Trabalho pedido —
Liste todas as coisas de que Stella gostava, segundo o texto sobre Stella do Patrocínio.

Texto apresentado —
○ ○ ○ ○ ○
STELLA DO PATROCÍNIO: MARGINALIZADA E POETISA

Atualizado: 8 de ago. de 2021

Stella do Patrocínio nasceu em 1941. Era uma mulher negra e pobre cujo sustento era mantido pelo seu serviço como empregada doméstica. Era solteira, gostava de óculos de sol, caixa de fósforo, cigarro, Coca-Cola, leite condensado e biscoito de chocolate. Era alta e tinha porte de rainha. Não sabemos muito de sua história antes da internação. Em sua Ficha de Informação havia apenas que foi abordada pela polícia no bairro de Botafogo, em 1962, quando pretendia tomar um ônibus para a Central do Brasil. Levada pela viatura policial até o Pronto de Socorro mais próximo, foi encaminhada ao Centro Psiquiátrico Pedro II, no Engenho de Dentro, onde se tornou um “sujeito psiquiatrizado”. Em 1966, foi transferida para o Núcleo Teixeira Brandão, na Colônia Juliano Moreira, em Jacarepaguá, local em que ficou até sua morte em 1992. Junta de Stella viviam outros quase 6 mil internos no complexo de hospitais da Colônia. Encarcerados, esquecidos e marginalizados.


O perfil de Stella é o mais encontrado nos arquivos de hospitais psiquiátricos durante o século XX: mulheres negras e pobres, muitas analfabetas, que sabiam, talvez, assinar apenas o próprio nome. Consideradas indigentes, passaram longo tempo internadas, sem visitas regulares e com poucas anotações médicas em seus prontuários. Períodos de 10, 20 anos ou mais de internação que se refletem em prontuários vazios, quase em branco, muitos sem fotos, com informações escassas (diagnósticos, evasões, alguns exames ou anotações de tratamento e por fim o motivo da morte). Eram enterradas como indigentes. Esses prontuários expressam a ausência de voz dessas mulheres, silenciadas pelo sistema manicomial.
○ ○ ○ ○ ○
Dados fornecidos —
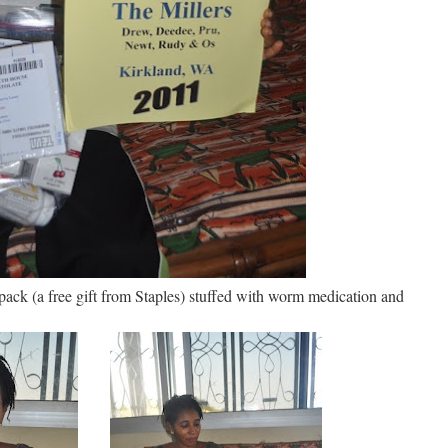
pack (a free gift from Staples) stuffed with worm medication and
○ ○ ○ ○ ○
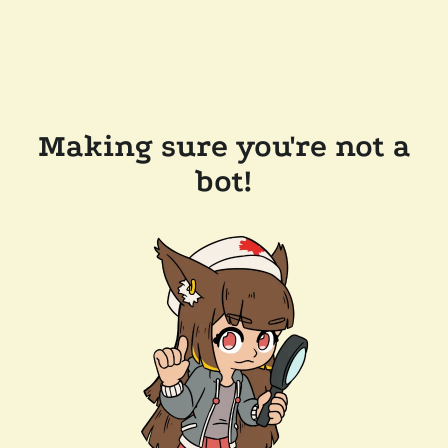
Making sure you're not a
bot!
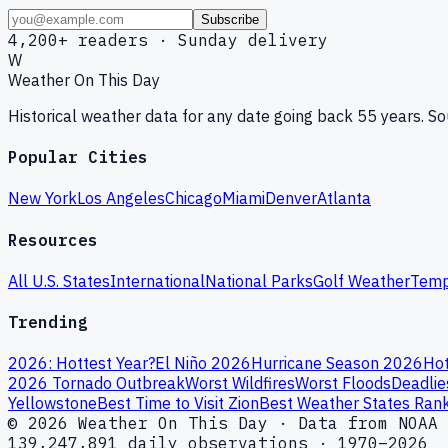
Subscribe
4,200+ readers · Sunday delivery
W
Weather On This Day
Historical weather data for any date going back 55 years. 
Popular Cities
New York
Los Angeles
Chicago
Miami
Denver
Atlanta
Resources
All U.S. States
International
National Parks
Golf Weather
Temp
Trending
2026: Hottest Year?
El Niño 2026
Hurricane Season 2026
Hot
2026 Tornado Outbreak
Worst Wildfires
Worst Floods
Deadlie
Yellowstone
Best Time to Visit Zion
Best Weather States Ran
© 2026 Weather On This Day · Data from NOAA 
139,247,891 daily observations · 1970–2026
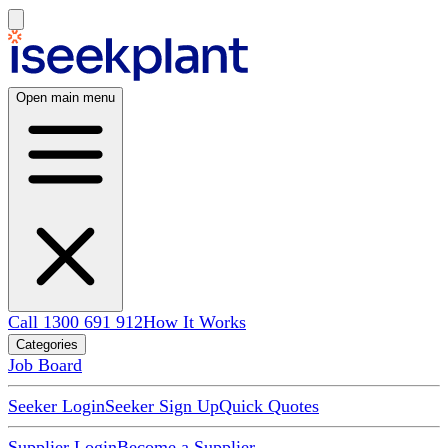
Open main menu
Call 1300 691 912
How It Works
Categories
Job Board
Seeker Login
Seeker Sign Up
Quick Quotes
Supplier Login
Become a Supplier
○ ○ ○ ○ ○
Resultado —
Óculos de sol, caixa de fósforo, cigarro, Coca-Cola, leite condensado e biscoito de chocolate.